The original purpose of hiring private collection agenices was to get the taxes due from taxpayers who owed less than $25,000 and who didn't dispute the debt. Two private firms, keeping up to 24% of what they recover, have collected roughly $43 million so far, according to the IRS.

The cost of administering the program, combined with the amount the private firms keep, leaves the IRS with $11 million in net annual revenue. If the work were instead handled by IRS employees through the tax agency's Automated Collection System, annual net revenue would total approximately $91.8 million.

Acting IRS Commissioner Linda Stiff told the panel IRS employees would continue working on more complex tax cases; not pick up the work handled by private firms, even if Congress revoked the program's authorization.

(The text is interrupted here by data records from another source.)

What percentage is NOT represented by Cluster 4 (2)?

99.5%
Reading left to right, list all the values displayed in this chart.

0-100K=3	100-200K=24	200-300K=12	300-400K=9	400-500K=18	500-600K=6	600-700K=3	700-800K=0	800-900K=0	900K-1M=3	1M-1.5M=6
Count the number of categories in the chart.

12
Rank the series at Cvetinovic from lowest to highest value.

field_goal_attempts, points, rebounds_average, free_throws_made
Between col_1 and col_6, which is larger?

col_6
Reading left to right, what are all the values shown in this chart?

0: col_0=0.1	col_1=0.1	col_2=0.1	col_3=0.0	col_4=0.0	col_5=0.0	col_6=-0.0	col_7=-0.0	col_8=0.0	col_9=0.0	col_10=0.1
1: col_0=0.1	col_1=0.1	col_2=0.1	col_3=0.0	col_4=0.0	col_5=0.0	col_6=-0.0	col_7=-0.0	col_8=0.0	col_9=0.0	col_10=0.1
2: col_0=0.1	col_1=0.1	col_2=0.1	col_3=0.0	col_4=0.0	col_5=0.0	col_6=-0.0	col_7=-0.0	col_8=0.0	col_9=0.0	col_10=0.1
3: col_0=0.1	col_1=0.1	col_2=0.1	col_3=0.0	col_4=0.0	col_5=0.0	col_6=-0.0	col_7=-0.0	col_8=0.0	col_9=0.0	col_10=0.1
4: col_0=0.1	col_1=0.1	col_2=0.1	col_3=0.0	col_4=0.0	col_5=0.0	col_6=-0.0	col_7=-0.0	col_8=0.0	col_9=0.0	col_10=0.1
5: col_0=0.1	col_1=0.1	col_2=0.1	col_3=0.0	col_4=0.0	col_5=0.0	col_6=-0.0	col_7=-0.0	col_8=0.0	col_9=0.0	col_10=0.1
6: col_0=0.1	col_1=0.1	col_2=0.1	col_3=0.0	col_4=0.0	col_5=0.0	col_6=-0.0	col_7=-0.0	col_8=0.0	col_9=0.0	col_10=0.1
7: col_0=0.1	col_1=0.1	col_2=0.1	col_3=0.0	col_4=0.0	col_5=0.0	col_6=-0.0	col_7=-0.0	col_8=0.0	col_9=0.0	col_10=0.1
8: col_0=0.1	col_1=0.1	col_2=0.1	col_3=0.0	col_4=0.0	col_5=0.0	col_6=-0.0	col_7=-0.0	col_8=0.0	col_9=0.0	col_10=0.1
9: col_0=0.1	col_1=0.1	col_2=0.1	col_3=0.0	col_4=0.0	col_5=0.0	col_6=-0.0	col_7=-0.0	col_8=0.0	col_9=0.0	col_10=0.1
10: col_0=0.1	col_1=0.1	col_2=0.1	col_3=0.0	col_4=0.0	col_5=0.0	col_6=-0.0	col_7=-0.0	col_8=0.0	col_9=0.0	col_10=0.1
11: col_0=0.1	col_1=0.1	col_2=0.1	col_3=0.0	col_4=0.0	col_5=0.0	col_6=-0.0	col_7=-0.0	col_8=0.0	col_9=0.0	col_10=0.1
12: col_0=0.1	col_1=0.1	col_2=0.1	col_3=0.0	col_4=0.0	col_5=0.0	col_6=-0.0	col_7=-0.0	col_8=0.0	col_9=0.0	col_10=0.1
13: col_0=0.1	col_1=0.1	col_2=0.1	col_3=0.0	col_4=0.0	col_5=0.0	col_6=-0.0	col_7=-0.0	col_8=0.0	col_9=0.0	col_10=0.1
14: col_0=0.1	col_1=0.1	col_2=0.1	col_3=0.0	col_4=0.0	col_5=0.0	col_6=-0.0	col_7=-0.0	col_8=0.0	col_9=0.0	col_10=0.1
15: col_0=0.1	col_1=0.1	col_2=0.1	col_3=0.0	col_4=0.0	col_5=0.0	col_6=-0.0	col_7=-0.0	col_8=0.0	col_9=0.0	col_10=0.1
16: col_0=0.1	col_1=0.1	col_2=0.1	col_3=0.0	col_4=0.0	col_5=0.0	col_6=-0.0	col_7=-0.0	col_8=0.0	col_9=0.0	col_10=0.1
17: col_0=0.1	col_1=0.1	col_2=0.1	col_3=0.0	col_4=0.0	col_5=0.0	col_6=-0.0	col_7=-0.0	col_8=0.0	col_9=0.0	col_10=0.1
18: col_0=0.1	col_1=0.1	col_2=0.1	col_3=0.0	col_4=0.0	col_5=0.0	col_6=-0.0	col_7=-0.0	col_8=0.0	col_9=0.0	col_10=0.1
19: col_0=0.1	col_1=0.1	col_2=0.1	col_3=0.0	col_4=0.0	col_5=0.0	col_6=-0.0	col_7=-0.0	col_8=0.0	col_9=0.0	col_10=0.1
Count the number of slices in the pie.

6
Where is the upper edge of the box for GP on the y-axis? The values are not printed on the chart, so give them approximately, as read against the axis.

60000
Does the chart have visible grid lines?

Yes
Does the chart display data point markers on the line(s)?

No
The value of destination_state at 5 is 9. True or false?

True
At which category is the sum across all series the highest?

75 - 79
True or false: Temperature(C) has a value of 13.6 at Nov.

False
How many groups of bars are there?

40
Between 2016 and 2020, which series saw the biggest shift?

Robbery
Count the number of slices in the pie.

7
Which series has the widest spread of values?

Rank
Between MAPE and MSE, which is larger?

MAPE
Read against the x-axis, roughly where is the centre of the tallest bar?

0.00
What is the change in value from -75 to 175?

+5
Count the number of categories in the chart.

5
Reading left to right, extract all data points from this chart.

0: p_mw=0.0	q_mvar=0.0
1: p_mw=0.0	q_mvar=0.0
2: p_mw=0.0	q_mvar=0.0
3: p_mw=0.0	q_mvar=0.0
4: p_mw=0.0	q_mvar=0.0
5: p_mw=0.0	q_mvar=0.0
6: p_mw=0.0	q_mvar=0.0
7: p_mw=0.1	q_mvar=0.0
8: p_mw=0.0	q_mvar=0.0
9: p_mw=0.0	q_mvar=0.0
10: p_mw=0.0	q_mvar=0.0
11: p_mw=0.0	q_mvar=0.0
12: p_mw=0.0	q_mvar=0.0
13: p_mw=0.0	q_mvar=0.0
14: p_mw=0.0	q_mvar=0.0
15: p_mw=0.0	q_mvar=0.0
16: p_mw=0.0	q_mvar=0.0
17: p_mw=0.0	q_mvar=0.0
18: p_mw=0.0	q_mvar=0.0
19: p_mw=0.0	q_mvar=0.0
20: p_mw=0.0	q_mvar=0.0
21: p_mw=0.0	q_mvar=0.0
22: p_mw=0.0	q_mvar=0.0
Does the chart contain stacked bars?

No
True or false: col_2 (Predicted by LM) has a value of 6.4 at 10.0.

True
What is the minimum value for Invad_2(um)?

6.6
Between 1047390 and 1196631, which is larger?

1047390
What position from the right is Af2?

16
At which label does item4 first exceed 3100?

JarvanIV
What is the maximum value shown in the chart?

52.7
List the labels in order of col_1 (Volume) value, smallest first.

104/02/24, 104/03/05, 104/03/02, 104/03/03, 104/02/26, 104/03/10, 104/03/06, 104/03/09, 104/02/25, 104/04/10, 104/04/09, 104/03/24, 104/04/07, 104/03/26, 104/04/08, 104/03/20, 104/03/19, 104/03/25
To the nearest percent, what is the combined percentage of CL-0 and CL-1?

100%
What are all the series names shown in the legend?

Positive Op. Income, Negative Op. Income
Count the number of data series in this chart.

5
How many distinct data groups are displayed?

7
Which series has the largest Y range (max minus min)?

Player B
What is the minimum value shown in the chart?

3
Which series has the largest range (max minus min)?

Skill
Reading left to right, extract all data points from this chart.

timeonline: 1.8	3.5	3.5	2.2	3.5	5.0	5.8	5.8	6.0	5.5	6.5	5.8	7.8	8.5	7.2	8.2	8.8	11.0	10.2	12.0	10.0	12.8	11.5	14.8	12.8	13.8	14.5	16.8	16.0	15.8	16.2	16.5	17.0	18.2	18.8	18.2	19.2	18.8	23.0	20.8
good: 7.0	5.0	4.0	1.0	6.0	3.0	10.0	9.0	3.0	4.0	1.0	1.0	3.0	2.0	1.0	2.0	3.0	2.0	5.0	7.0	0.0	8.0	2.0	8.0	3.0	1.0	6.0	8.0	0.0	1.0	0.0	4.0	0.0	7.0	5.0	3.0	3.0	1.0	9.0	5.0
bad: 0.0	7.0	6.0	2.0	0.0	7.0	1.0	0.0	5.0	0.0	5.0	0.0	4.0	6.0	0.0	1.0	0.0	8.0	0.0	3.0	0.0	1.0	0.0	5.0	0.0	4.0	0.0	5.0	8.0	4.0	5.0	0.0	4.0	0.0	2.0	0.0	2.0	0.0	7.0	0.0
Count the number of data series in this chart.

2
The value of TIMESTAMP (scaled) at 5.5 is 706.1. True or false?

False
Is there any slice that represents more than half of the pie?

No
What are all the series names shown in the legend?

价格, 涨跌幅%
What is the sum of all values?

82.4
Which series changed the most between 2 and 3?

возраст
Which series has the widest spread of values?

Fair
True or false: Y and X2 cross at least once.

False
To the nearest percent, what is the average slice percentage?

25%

As a result, Stiff said, the IRS would lose the amounts now being collected each year by the private firms.

Subcommittee reaction broke down along partisan lines, reflecting the Washington standoff that has blocked any changes in the collection program.

Endorsing Olson's arguments, Rep. Bill Pascrell said the privatization effort was an "ideologically driven" program and "a waste of taxpayers' money." The IRS employee union agreed, arguing the program also poses a security risk to taxpayer data. But Rep. Jim Ramstad said analyses by non-partisan groups have been more supportive of the program. The Tax Fairness Coalition, a group representing the private collection firms, said the program is on pace to surpass the IRS' projection of $23 million in gross revenue for this federal fiscal year. "All the objective evidence points to the fact that it's working," Ramstad said.